Sulle orme dei Satanelli di Oronzo Pugliese
Nato a San Giuseppe Vesuviano, Pasquale Casillo trovò la fortuna professionale e la fama personale a Foggia. Un percorso iniziato nel 1986, quando rilevò una squadra da tre anni costretta alla Serie C. Una nobile decaduta, come si dice in questi casi, e che dall’ultima retrocessione dalla massima serie (quella del 1978) si era ritrovata in un doppio capitombolo al terzo livello del calcio nazionale. Un’impresa al contrario rispetto a quella centrata nel 1964 dai Satanelli guidati dall’allenatore Oronzo Pugliese: in quattro anni dalla C alla prima storica stagione in A.
I tempi erano cambiati, e sembrava difficile riproporre una tale scalata. Pasquale Casillo però accettò la sfida, e la vinse a modo suo. Grazie all’abile lavoro di scouting del direttore sportivo Giuseppe Pavone ritrovò la cadetteria nel 1989. Quindi riportò sulla panchina rossonera Zdenek Zeman, e anche in questo caso nel giro di due anni fu nuovamente Serie A.
Zemanlandia e una Serie A a bocca aperta
E nel massimo campionato italiano, all’epoca il più bello e difficile del mondo (nel 1990 ognuna delle coppe europee andò a una squadra nostrana), il Foggia di Pasquale Casillo appariva come una simpatica meteora. Solo ai nastri di partenza, però. Con il gioco spumeggiante di Zeman e alcuni interpreti passati alla storia (oltre al noto tridente vanno ricordati il portiere Franco Mancini, i difensori Padalino e Matrecano, capitan Barone, i russi Kolyvanov e Shalimov).
Quella squadra sognò a lungo la Coppa Uefa nonostante una concorrenza di altissimo livello. E chiuse la stagione con il secondo migliore attacco della Serie A, alle spalle solo dell’inarrivabile Milan di Capello. I gol segnati furono 58, come quelli subiti però. Equivalenti alla seconda peggiore difesa d’Italia. Ma Pasquale Casillo non smontò il giocattolo. Se infatti già l’anno successivo (affrontato senza Rambaudi, Baiano, Signori, Shalimov, Padalino e Matrecano) si accompagnò a un’abbastanza comoda salvezza, il vero miracolo fu compiuto nel 1993-’94.

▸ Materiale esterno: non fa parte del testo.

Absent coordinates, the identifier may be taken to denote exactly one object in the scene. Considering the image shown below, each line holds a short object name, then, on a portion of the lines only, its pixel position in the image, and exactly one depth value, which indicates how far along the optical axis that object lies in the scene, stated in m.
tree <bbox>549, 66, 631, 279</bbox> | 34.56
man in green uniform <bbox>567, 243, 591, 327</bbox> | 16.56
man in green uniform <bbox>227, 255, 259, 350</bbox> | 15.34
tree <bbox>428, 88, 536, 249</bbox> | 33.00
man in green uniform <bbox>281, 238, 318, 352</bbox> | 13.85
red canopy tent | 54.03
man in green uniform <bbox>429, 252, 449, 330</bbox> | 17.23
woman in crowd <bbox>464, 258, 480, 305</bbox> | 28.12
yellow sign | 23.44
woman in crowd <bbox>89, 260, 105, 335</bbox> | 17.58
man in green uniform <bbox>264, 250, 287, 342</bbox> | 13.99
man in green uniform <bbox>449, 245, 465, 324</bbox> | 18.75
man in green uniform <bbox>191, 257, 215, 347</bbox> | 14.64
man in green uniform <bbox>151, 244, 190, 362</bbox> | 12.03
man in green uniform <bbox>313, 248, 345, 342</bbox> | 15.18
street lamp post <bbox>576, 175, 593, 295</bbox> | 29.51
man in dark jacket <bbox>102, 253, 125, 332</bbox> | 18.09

L’ultimo miracolo del Foggia di Pasquale Casillo
Quello fu infatti l’anno di una ulteriore rivoluzione. Zeman, al suo ultimo anno a Foggia, ripartì con un nuovo tridente imperniato sull’olandese Bryan Roy e la certezza Kolyvanov, con l’emergente Bresciani a completare il reparto. A centrocampo esplosero Di Biagio e Stroppa (a lungo in odore di convocazione a Usa ’94), insieme a capitan Seno e un centrale difensivo come Chamot. Pasquale Casillo vide quel Foggia perdere l’Europa solo all’ultima giornata di campionato, a vantaggio del Napoli.
Fu l’ultimo atto di una cavalcata passata alla storia, non solo del calcio ma anche del costume italiano. Per un Foggia rimasto nel cuore del Paese anche per l’indiretta pubblicità ottenuta grazie a ‘Mai dire Gol’: dalla passione del Frengo di Antonio Albanese alle “Interviste possibili” proprio di Pasquale Casillo. Che un anno dopo tornò in B, con Enrico Catuzzi in panchina, e andò incontro anche a grosse grane giudiziarie. Il giocattolo si era rotto, e i successivi tentativi a Bologna e Avellino non lo ricostruirono. Il “don”, però, la storia l’aveva già scritta.